Nach dem ersten Heimspiel in der Saison 1986/87 gegen den FC Bitburg (1:1) stand am 18. August ’86 mit dem Meisterschaftsfavoriten TuS Koblenz ein Gegner bereit, der sein erstes Spiel mit 7:0 beim VfL Bad Ems gewonnen hatte. Groß war der Unterschied zwischen beiden Kontrahenten. Hier der finanzstarke Stadtclub mit dem 78-fachen chinesischen Nationalspielers Guangming Gu in seinen Reihen. Dort der Dorfverein, dessen Trainer die Spielankündigungsplakate noch selbst von Hand ausfüllte, während in Koblenz große DIN-A2-Plakate an Lichtmasten und Litfaß-Säulen angebracht waren. Rund 600 Zuschauer wollten dieses ungleiche Duell des hohen Favoriten gegen den Liganeuling am Deutschen Eck sehen.

Der Krettnacher Start im Stadion Oberwerth hätte nicht besser laufen können: In der sechsten Minute spielte Jürgen Kugel zwei Gegner aus, den abgewehrten Schuss nahm sein Bruder Adi auf und erzielte das 0:1. Auch das 1:1 (37.) durch Ballkünstler Gu, der „aus vollem Lauf den Ball mit der Hacke über Harald Schneider hob und überlegt einschoss“ (O-Ton Walter Lutz), änderte nichts an dem gelungenen Auftritt der Gäste. Mit klugen Kontern deckte man die Schwächen der Koblenzer auf, und so fiel nach Pass von Hermann Kugel das 1:2 durch Bruno Schmitt (61.). Günter Willems ließ noch das 1:3 folgen (87.). Der Anschlusstreffer zum 2:3 (89.) war nur Ergebniskosmetik. Krettnach musste trotz der so erfolgreich begonnenen Saison knapp ein Jahr später wieder den Gang in die Landesliga antreten. Erneut machte Lutz mit seinem Team seinem Ruf als Fahrstuhlmannschaft alle Ehre. Am 15. Mai 1988 glückte dank eines 2:0-Heimsieges über den schon feststehenden Meister SV Wittlich – Jürgen Kugel hatte doppelt getroffen – der erneute Wiederaufstieg in die höchste Verbandsklasse. Dort war 1989 der sechste Rang die beste Platzierung in den insgesamt sechs Jahren bis zum Abstieg ’94.
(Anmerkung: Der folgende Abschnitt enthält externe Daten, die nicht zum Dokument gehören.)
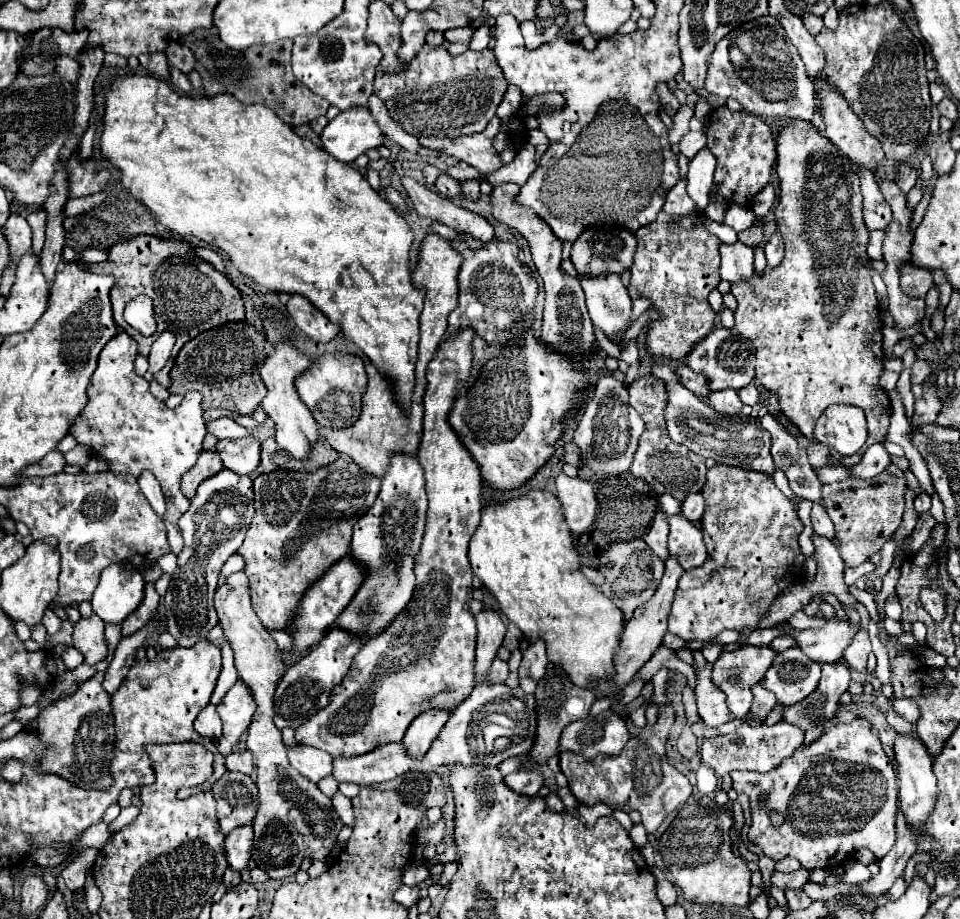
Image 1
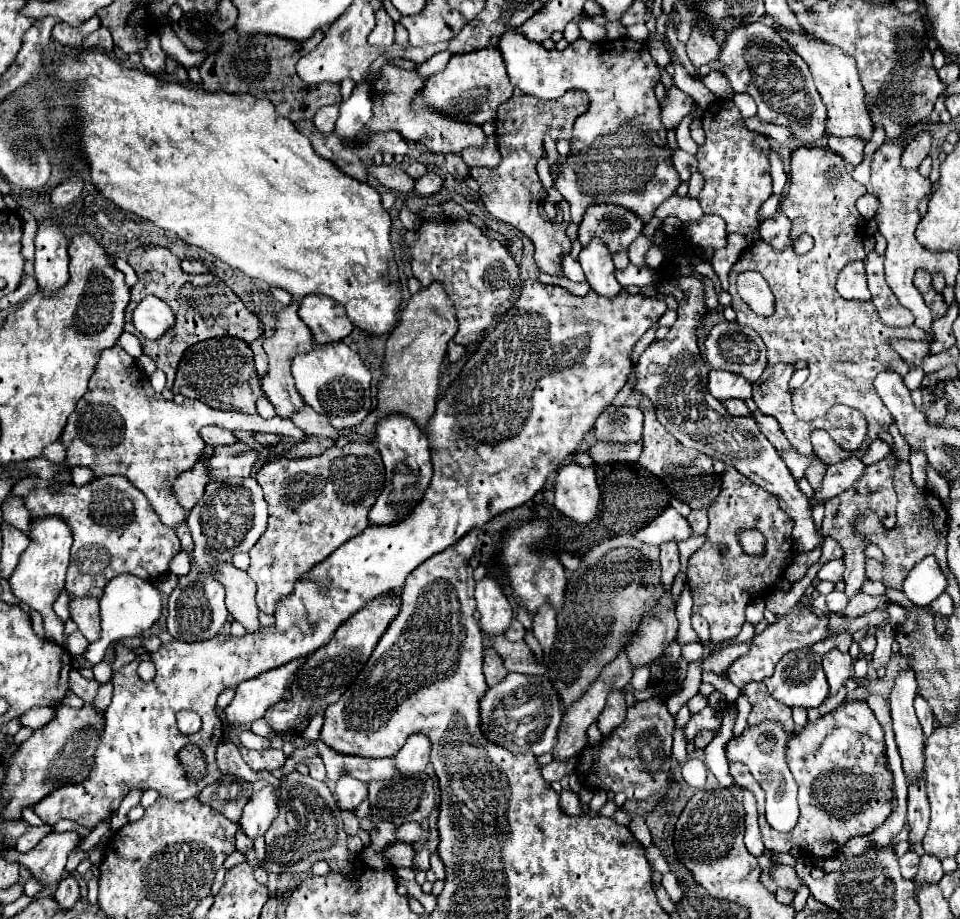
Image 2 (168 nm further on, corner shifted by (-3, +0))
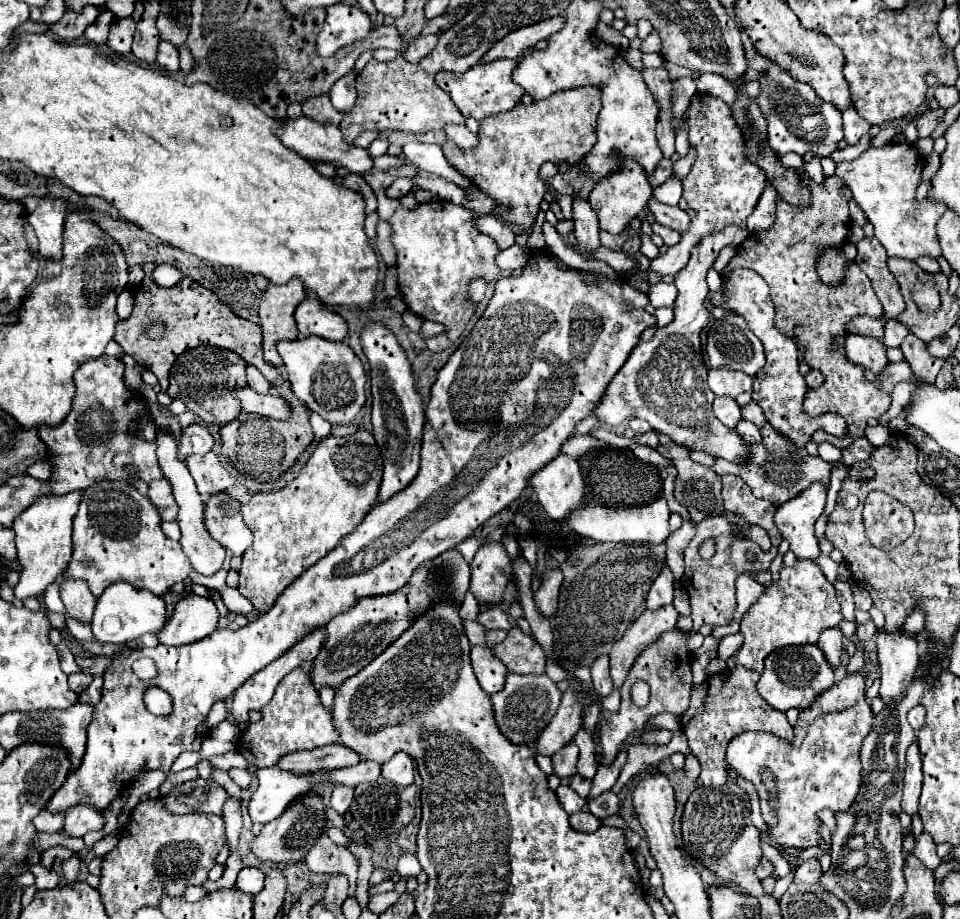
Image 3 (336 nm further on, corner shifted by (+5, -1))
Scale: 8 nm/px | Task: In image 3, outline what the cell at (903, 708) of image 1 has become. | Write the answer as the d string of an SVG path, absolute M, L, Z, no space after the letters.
M917 705L909 711L909 723L915 731L919 731L923 727L923 723L925 723L925 707L923 705Z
Glorreiche Spiele gab es dabei einige. So in der 1990/91er Runde. Der VfL Bad Ems führte auf dem Rasenplatz in Niedermennig nach einer Stunde mit 3:2. Am Ende triumphierte der SVK aber mit sage und schreibe 7:3 und hatte dadurch den Klassenerhalt sicher. Nach dem Abstieg ging Trainer Walter Lutz, der sich nach 20 Jahren Tätigkeit Richtung SG Pellingen/Franzenheim verabschiedete. „Walter hatte den Fußball des SV Krettnach geprägt, die guten Leistungen über Jahrzehnte hinweg waren auch sein Verdienst“, unterstreicht Günter Heidt. Die Stadtduelle mit dem Nachbarn SV Konz rückten anschließend immer mehr in den Fokus. 2000/01 kämpften beide um den Aufstieg.  Höhepunkt war das Derby auf heimischem Platz gegen den SV Konz, zu dem 1000 Zuschauer kamen und das mit 1:0 gewonnen wurde. Am Schluss wurde der von Jürgen Kugel trainierte SV Krettnach vor Konz Meister und spielte darauf zwei weitere Jahre in der Topliga des Fußballverbands Rheinland.
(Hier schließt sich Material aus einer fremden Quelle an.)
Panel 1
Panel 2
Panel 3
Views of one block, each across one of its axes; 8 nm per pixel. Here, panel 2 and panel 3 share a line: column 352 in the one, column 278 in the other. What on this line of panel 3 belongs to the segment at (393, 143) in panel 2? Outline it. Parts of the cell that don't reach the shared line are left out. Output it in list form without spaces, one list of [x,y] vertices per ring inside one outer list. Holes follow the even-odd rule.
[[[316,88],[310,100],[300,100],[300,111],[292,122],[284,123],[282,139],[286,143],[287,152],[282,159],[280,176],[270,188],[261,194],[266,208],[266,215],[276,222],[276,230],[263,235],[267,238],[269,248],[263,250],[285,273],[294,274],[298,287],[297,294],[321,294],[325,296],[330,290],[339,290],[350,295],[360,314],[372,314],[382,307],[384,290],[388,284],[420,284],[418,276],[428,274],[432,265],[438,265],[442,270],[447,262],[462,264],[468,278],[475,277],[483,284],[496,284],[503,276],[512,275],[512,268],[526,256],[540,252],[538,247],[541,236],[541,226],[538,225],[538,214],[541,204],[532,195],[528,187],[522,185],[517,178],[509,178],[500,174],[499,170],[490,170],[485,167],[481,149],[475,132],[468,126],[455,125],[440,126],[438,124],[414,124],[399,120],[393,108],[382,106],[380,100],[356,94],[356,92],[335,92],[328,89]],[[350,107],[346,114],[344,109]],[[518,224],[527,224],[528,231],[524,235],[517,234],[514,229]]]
2011 verpasste man einen weiteren Aufstieg, als es im Entscheidungsspiel von Wittlich vor 1300 Zuschauern ein 2:4 gegen die nach der Bezirksliga-Runde punktgleiche SG  Schneifel-Stadtkyll gab. Die Mannschaft von Trainer Erwin Berg hatte nicht zuletzt dank der 45 Tore der  Brüder Nico und Manuel Hubo zwar das deutlich bessere Torverhältnis, weil dieses aber auf Verbandsebene nicht bei der Auf- und Abstiegsfrage zugrunde gelegt wird, musste das Duell auf neutralem Platz her.

Krettnach und die Sensation am Deutschen Eck
Foto: TV/Wilbert, Bianca

Die große Epoche von vier Jahrzehnten im überkreislichen Fußball ging für den SV Tälchen am Pfingstmontag, 9. Juni 2014, zu Ende. Eine ersatzgeschwächte Elf unterlag vor 1400 Besuchern in Schillingen gegen die punktgleiche SG Rascheid durch einen Elfmeter mit 0:1 und musste in die Kreisliga A Trier-Saarburg absteigen. Es ging noch eine Etage weiter runter. In der B-Liga Trier/Saar hat sich der SV Krettnach inzwischen aber wieder gefangen – nicht zuletzt dank heimischer Talente. Vielleicht ist es ja der Beginn einer neuen glanzvollen Ära.